» What is being asked:
Answer these from the court passage on the lease agreements below:
(a) Who was the Forensic Document Examiner who carried out the analysis?
(b) What date does the forensic report bear?
(c) Why could the specimen lease agreement from the defendant's bundle not be ascertained to have been executed by the parties who produced it?

### Given passage ###

40. Although the agreements produced by the Defendant bears that looks like the Plaintiff’s signature, the agreement was not properly entered into as DW1 conceded that the Plaintiff did not execute the same in their presence and only concluded that the Plaintiff must have executed the Agreements after they had left their advocates office.

41. When the Defendant disputed the lease agreements produced by the Plaintiff upon filing of this suit, the Plaintiff through his advocates submitted the agreements to the Director of Criminal Investigations (DCI) to undergo a forensic examination.

42. It was also submitted that as per the Kenya Police Exhibit Memo form found at page 30 of the Plaintiff’s Supplementary List and Bundle of documents, it was shown that the parallel sets of lease Agreements as filed before this Court in the year 2013 were obtained for forensic analysis as to their genuineness and/or otherwise. The Defendant’s Directors further participated in the examination by supplying their version of lease agreements and providing specimens of their signatures for examination.

43. At the conclusion of the analysis by the Directorate of Criminal Investigations Forensic Document Examiner –CI Alex Mwongera, a report dated April 25, 2014 was compiled and supplied to the parties.

44. The Forensic Examination Report was filed in court and produced as Plaintiff’s exhibit no. 2 by consent. The report is contained at page 15 to 97 of the Plaintiff’s Supplementary Bundle of Documents.

45. In the report, the Forensic Examiner agrees with the Plaintiff that indeed the Lease Agreements produced at page 1 to 14 of the Supplementary bundle are the true and genuine lease agreements over the suit properties as the signatures therein matched the specimen provided by the Defendant’s Directors and the Plaintiff.

46. The specimen lease agreement obtained from the defendant’s bundle of documents and appearing at page 54 to 59 of the Plaintiff’s supplementary list and bundle of documents could not be ascertained to have been made and executed by the parties who produced the same. This is because the same was a photocopy of a lease agreement asserted by the Defendant to be original but whose original copy was not provided by the Defendant for examination. These findings can be found on page 20 of the Plaintiff’s Supplementary List and bundle of documents at paragraph 6 thereof.

### Given records ###

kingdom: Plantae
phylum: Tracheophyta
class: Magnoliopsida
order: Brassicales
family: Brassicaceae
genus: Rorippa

###
### Given records ###

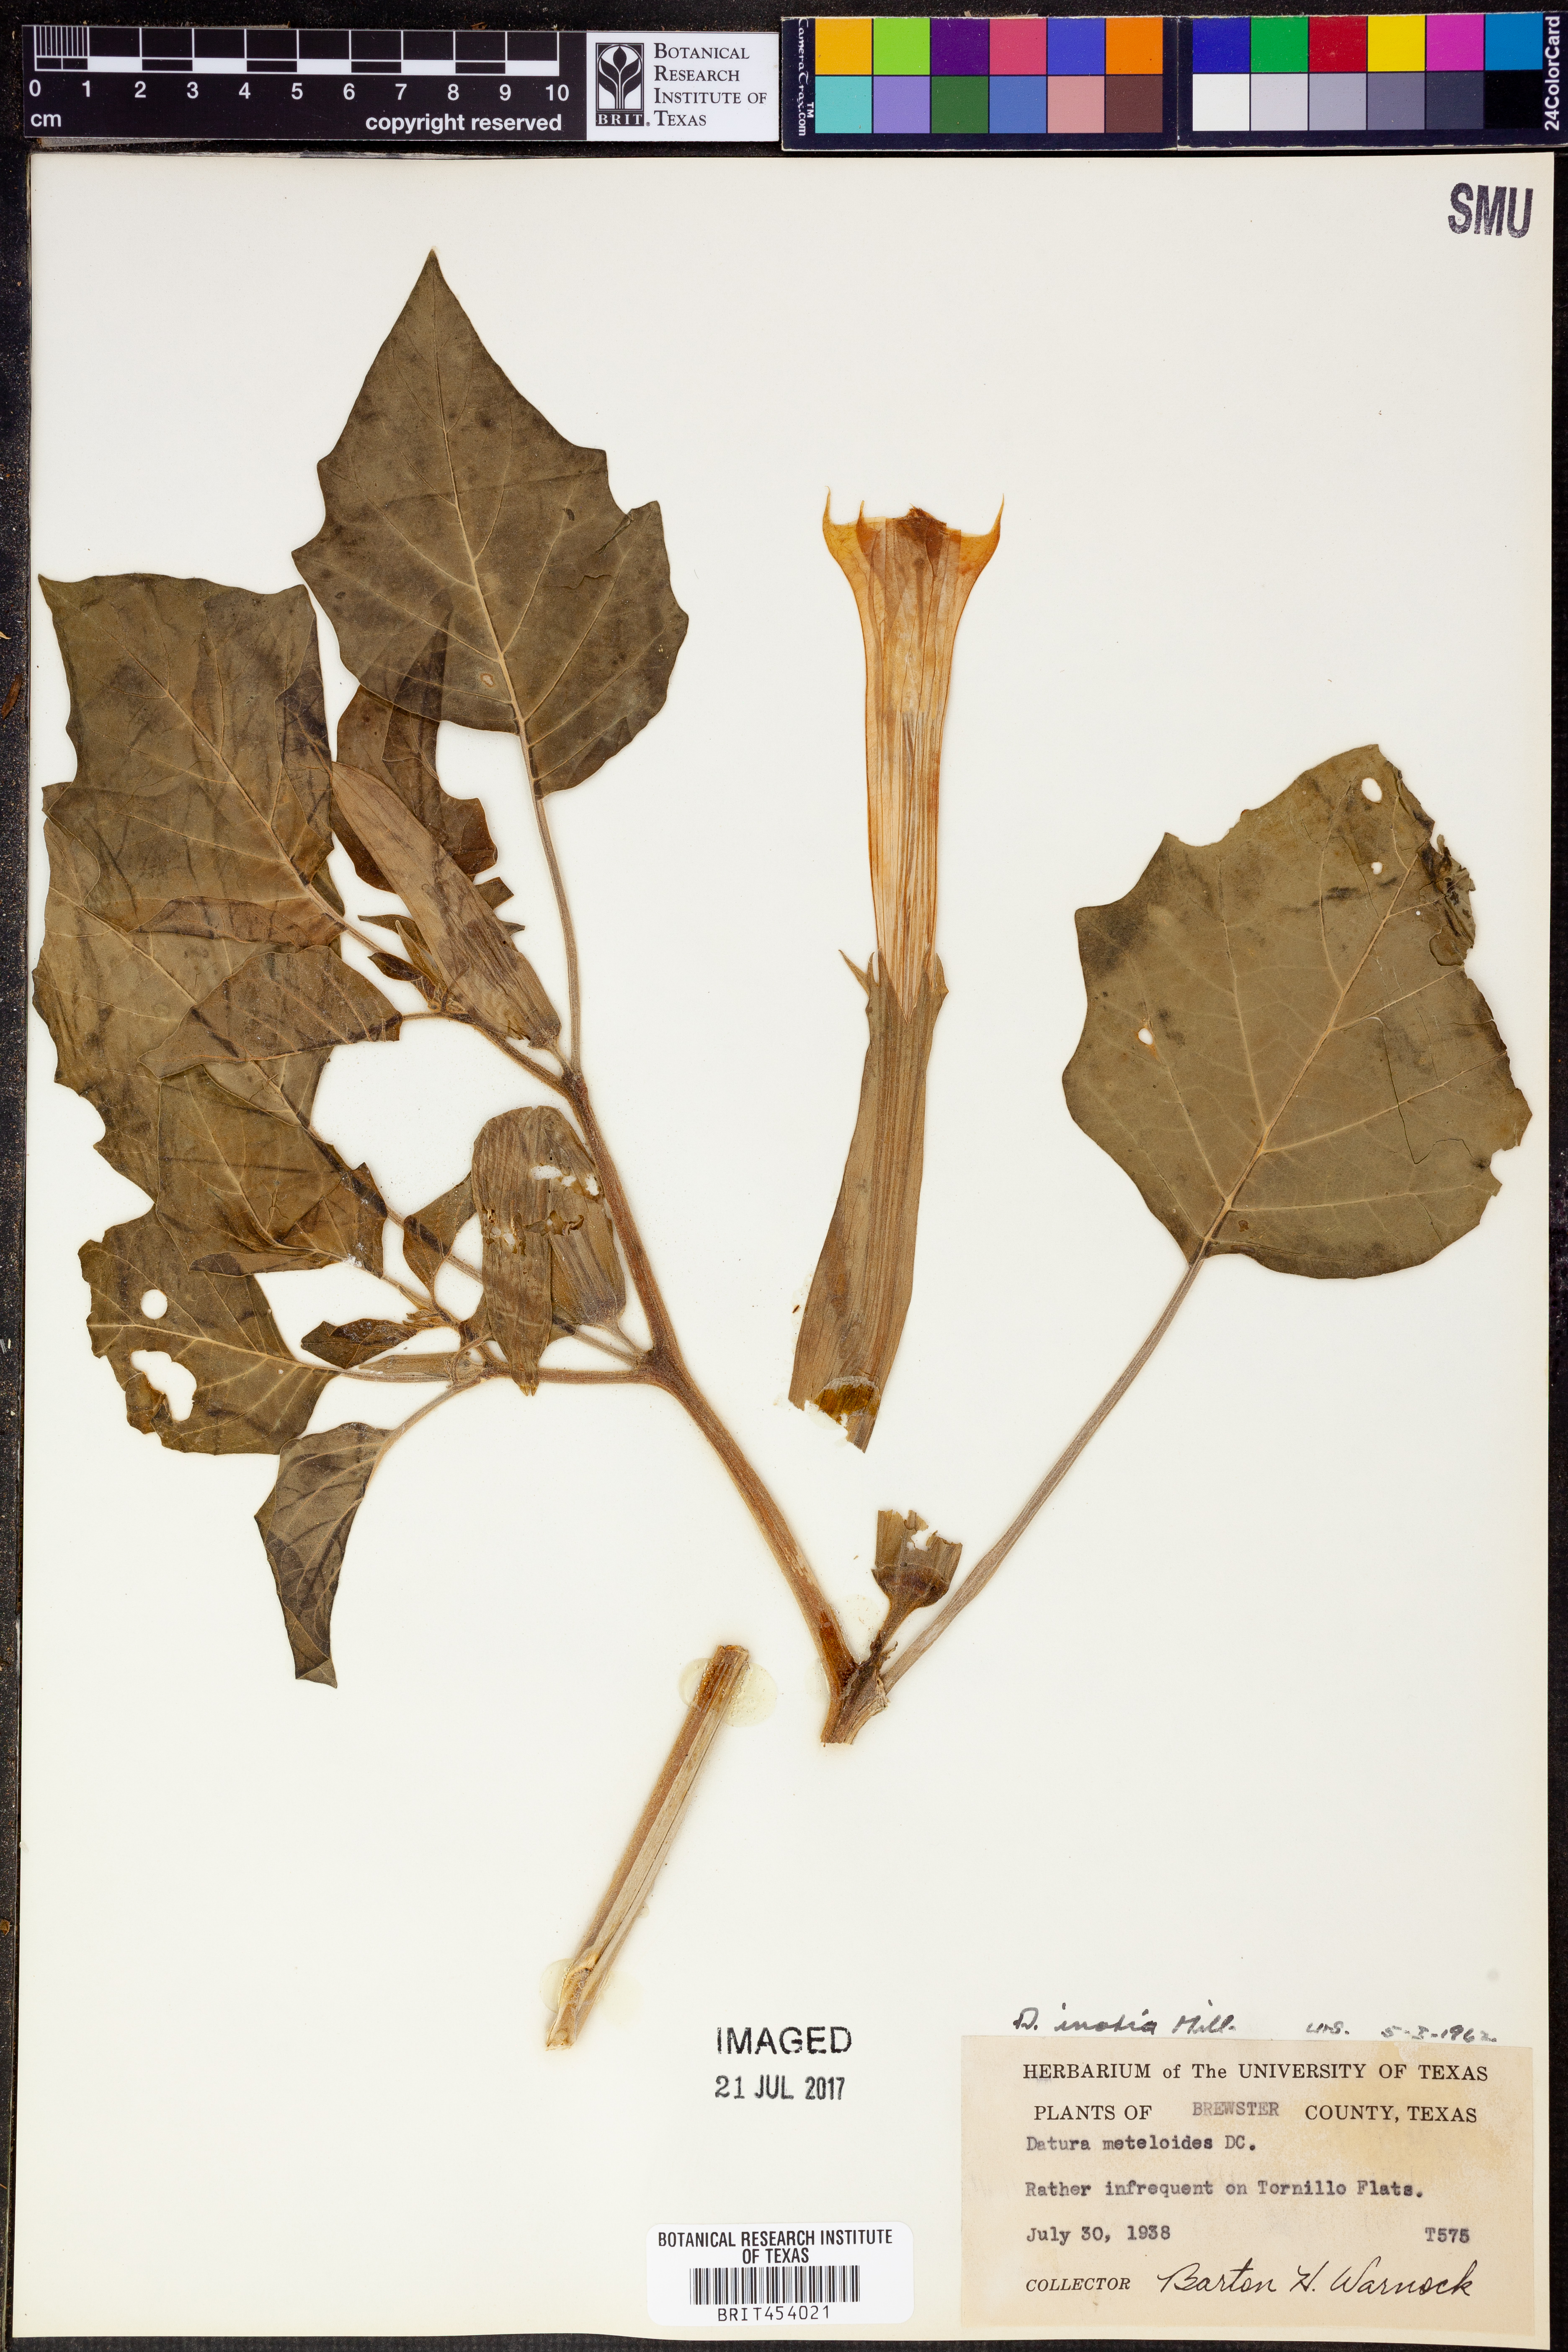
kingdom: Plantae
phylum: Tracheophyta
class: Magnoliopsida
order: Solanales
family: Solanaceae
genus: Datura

###
### Given records ###

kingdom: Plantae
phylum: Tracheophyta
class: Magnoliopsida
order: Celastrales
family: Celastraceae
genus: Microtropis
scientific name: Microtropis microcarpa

###

» Answer in full:
(a) CI Alex Mwongera of the Directorate of Criminal Investigations.
(b) April 25, 2014.
(c) It was a photocopy of a lease agreement that the Defendant asserted was original, but the Defendant did not provide the original copy for examination.